Baldwin, director of one of my favorite 1990’s movies, Tribulation 99, and the great, more recent Mock Up on Mu, visited film-culturally-deficient Atlanta with a greatest-hits program of mostly montage/found-footage films (none made by himself, but some distributed on his label) streamed from laptops and DVDs. Baldwin seems as energetic and knowledgable in person as you’d expect from his films – overall an excellent program. Fortunately I took a photo of the chalkboard listing titles/creators and was able to find many of them online to watch again.
Urine Man (2000, Greta Snider)
Short doc starring a homeless conspiracy theorist who promotes drinking one’s own urine.
Assassination in Dreamland (2011, David Sherman)
Discussion of McKinley’s assassination at the pan-american expo, an event dominated by Edison’s new inventions (light bulb, x-ray) and documented by his movie camera. Sherman mixes different Edison company films to tell his story, which ends with the assassin executed in Edison company’s electric chair.
Way Fare (2009, Sylvia Schedelbauer)
Montage of footage inherited from a photographer. Mostly I remember the praying mantis from the beginning. More quietly paced than the others.
We Edit Life (2002, People Like Us)
Totally groovy, PLU remixing graphics and film clips the same way she does classic records in her music. Oriented around “new” technology of the 70’s, computer-generated music and picture, the dream of robots.
Altair (1995, Lewis Klahr)
Another pensive one, made from composited magazine cutouts. I loved the couple dancing inside a pitcher of orange beverage. Youtube uploader describes: “color-noir culled from late-40’s pages of Cosmopolitan, which induces a sense of claustrophobia and dread through its use of Stravinsky’s The Firebird.”
The LSD No-No (2009, James Blagden)
Dock Ellis’s voice, recorded off NPR in 2008, telling about his post-baseball career as a drug counselor. No of course not, he’s telling about the infamous LSD no-hitter. Music, sfx and original animation make this a hilarious little film, which I’ve gotta remember to show Katy.
The S From Hell (2010, Rodney Ascher)
I can’t put it better than its creator did: “a short documentary-cum-horror film about the scariest corporate symbol in history.” He edits stories about the traumatic logo with re-enactments of dreams and other fun graphic bits. I dug the use of footage from Halloween III. Can’t wait for his full-length treatment of The Shining conspiracy-theories.
Bigger Better (2004, Ton Meijdam)
America/corporate-power music video starring smiling Fuhrer Bill Gates. This has such a nice look to it. I kinda feel bad that it puts one of the world’s biggest philanthropists in a nazi uniform. Might I suggest Steve Jobs?
Walt Disney’s Taxi Driver (2011, Bryan Boyce)
Scenes from Taxi Driver with Disney elements added in. DeNiro’s Mickey ears looked too computery in you-talkin-to-me scene, but taking Cybill to a double feature of Lady & The Tramp and Steamboat Willie at the porno theater looked great.

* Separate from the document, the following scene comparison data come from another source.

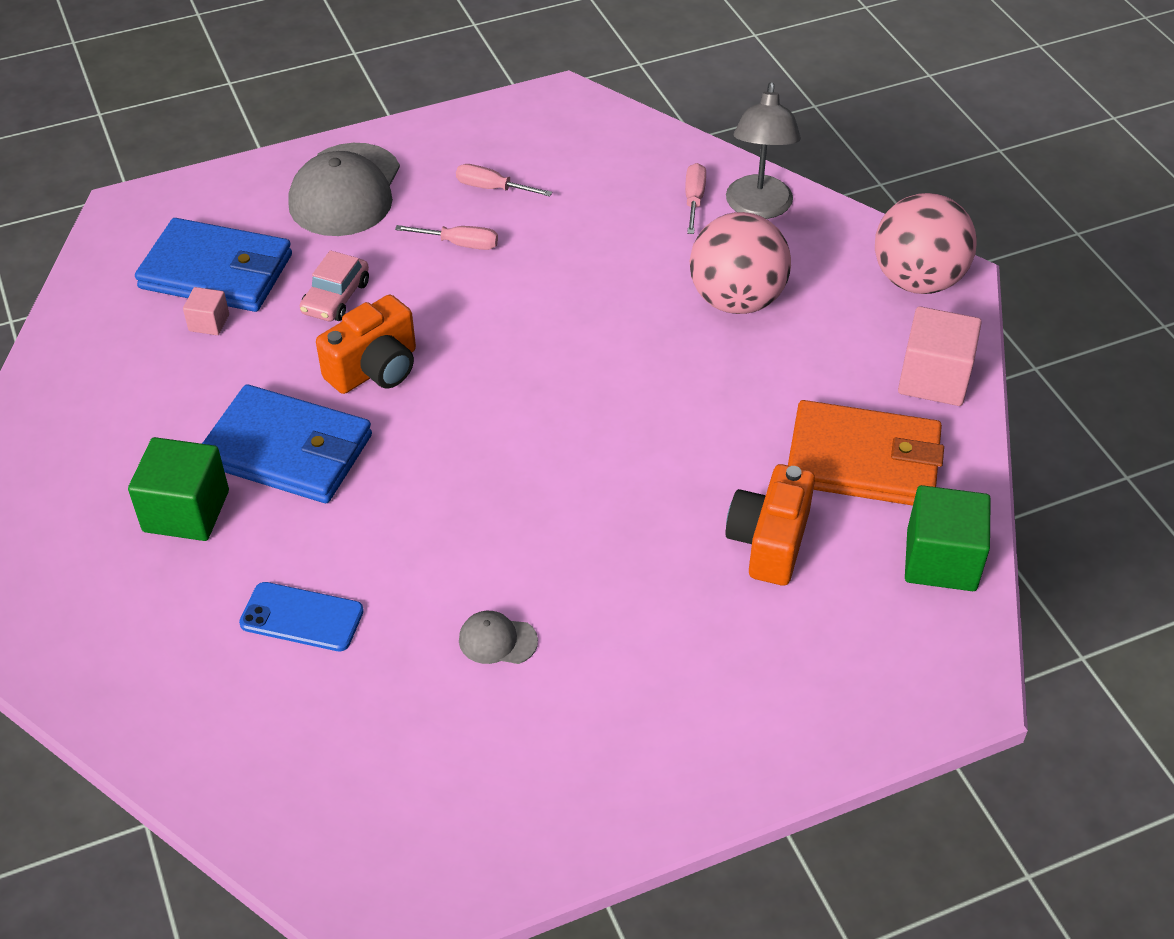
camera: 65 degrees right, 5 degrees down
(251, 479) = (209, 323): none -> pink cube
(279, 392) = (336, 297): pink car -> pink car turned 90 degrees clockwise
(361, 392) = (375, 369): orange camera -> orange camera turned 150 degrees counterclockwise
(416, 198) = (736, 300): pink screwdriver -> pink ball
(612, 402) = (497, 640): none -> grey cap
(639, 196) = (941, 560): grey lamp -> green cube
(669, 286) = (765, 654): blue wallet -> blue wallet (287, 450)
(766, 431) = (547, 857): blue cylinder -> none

Lord of the Rings (2003, Jino Choi, excerpt)
Scenes from LOTR subtitled to illustrate its political context, with Sauron representing Empire. After Dock Ellis, this is the one I most wanted to show Katy, but it’s not available online.
No Business (2007, Negativland)
Fun and creative music video about stealing music.

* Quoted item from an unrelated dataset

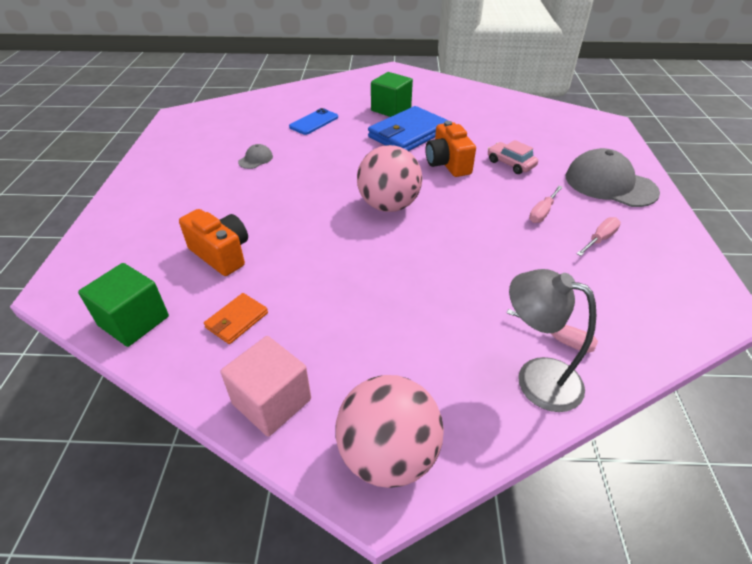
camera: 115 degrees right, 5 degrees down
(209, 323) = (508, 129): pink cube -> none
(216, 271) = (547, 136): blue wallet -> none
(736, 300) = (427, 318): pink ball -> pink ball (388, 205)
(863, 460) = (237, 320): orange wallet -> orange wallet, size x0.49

Hitler on SOPA (anonymous)
More Downfall meme. Not as good as the one about the limited availability of Kraftwerk tickets, but still golden.
Uso Justo (2005, Coleman Miller, excerpt)
Hilarious, self-aware experimental found-footage film, characters from soap operas coming to realize that they’re in a montage. The whole 20-some-minute work is available online (at the moment).
Not Too Much Remember (2003, Tony Gault)
Felt long compared to the others, but internet says it’s only 11 minutes. Conspiracy theories about the CIA and drugs, as imagined by a disturbed interview subject.
Most of the footage comes from educational films dating from the 50’s and 60’s, concerning psychological experiments and mind control. The loose, narrative, structure is centered on a psychiatrist’s interview with a man named Richard. Richard is the subject of scientific experiments with LSD administered by the CIA. Throughout the interview footage from other films with similar experiments on children, and other cinereous that can be possibly interpreted as his life as a child, are spliced in. Collectively, the new arrangement of footage makes for an eerie tone that contradicts it original intention of the educational pieces.
A Movie (1958, Bruce Conner) / A Movie (2010, Jen Proctor)
I mostly watched Bruce’s. The synch was good and remaking a classic experimental montage film is a fun idea, though trying to watch two movies at once left me with little memory of either.